20.8 µs ± 1.46 µs per loop (mean ± std. dev. of 7 runs, 10000 loops each)
590 ns ± 24.1 ns per loop (mean ± std. dev. of 7 runs, 1000000 loops each)


In [36]:
columns = list(X.columns)
obj = Log10Columns(columns=columns)
_ = obj.fit(X)

In [37]:
%timeit _ = obj.transform(x.copy())
%timeit _ = obj.transform_numpy(x_np.copy())

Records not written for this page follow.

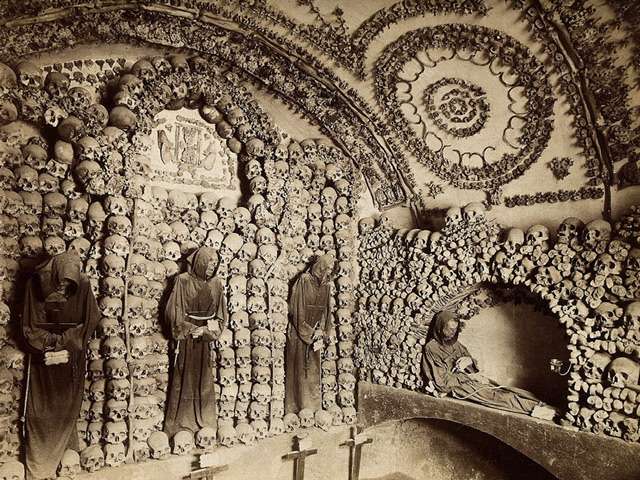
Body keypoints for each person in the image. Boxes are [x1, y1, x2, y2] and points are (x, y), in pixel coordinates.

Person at [21, 251, 100, 480]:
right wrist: (51, 344)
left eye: (69, 284)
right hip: (43, 359)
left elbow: (90, 320)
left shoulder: (83, 285)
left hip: (71, 357)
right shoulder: (35, 284)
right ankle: (40, 467)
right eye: (61, 283)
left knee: (68, 406)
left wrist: (66, 344)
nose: (64, 288)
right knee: (41, 411)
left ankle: (66, 459)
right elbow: (29, 325)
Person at [421, 311, 557, 420]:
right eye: (449, 329)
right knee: (498, 398)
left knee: (507, 390)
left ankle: (542, 404)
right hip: (460, 387)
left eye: (455, 330)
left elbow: (473, 363)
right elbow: (442, 382)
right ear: (439, 327)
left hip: (472, 379)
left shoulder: (454, 343)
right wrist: (470, 378)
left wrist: (469, 361)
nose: (452, 333)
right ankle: (539, 411)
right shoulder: (431, 348)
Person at [164, 247, 227, 438]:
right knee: (184, 379)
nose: (212, 267)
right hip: (187, 339)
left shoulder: (216, 284)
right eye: (209, 263)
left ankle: (204, 423)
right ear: (200, 262)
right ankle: (182, 425)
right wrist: (191, 330)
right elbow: (173, 312)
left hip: (205, 340)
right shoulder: (182, 281)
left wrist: (207, 332)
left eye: (215, 264)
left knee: (205, 380)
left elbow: (221, 316)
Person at [285, 254, 335, 413]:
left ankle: (311, 409)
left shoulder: (326, 286)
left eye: (330, 270)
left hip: (315, 335)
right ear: (320, 267)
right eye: (326, 269)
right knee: (298, 371)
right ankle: (295, 408)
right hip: (300, 333)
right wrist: (308, 331)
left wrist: (323, 331)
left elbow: (327, 311)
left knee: (312, 371)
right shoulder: (304, 281)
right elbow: (296, 309)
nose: (328, 272)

152 ms ± 4.37 ms per loop (mean ± std. dev. of 7 runs, 10 loops each)
16.7 µs ± 673 ns per loop (mean ± std. dev. of 7 runs, 100000 loops each)


### Cython

The per-sample runtime of the `transform_numpy` is already pretty good.
But, it some cases, Cython will allow to get even faster.  

In [1]:
%load_ext Cython

In [4]:
%%cython
import cython
import numpy as np
cimport numpy as np
from libc.math cimport log10


@cython.boundscheck(False)
@cython.wraparound(False)
cpdef np.ndarray[np.float64_t, ndim=2] cython_log10(
        np.ndarray[np.float_t, ndim=2] X,
        np.ndarray[np.int64_t, ndim=1] idx_columns,
):
    cdef int i
    cdef int j
    cdef int n_rows = X.shape[0]
    cdef int n_cols = X.shape[1]
    with nogil:
        for i in range(n_rows):
            for j in range(n_cols):
                X[i, j] = log10(X[i, j])
    return X

In [40]:
class Log10ColumnsInplaceWithCython(Transformer):
    def __init__(self, columns: List[str]):
        if not isinstance(columns, list):
            raise TypeError('`columns` should be a list.')
        if not columns:
            raise ValueError('`columns` should not be empty.')
        self.columns = columns
        
    def fit(self,
            X: Union[pd.DataFrame, ks.DataFrame],
            y: Union[pd.Series, ks.Series] = None) -> 'Log10Columns':
        self.check_dataframe(X)
        self.idx_columns = util.get_idx_columns(
            columns=X.columns,
            selected_columns=self.columns
        )
        return self

    def transform(
        self, X: Union[pd.DataFrame, ks.DataFrame]
    ) -> Union[pd.DataFrame, ks.DataFrame]:
        self.check_dataframe(X)
        X[self.columns] = X[self.columns].applymap(log10)
        return X

    def transform_numpy(self, X: np.ndarray) -> np.ndarray:
        self.check_array(X)
        X[:, self.idx_columns] = cython_log10(X, self.idx_columns)
        return X

In [41]:
columns = list(X.columns)
obj = Log10ColumnsInplaceWithCython(columns=columns)
_ = obj.fit(X)

In [42]:
assert np.allclose(obj.transform_numpy(x_np.copy()), x_np_new)

In [43]:
%timeit _ = obj.transform_numpy(x_np.copy())

13.2 µs ± 720 ns per loop (mean ± std. dev. of 7 runs, 100000 loops each)


A slight runtime improvement is obtained for this transformer.

**Notes:**

In some cases, for example the Encoders, Cython leads to a significant runtime improvement.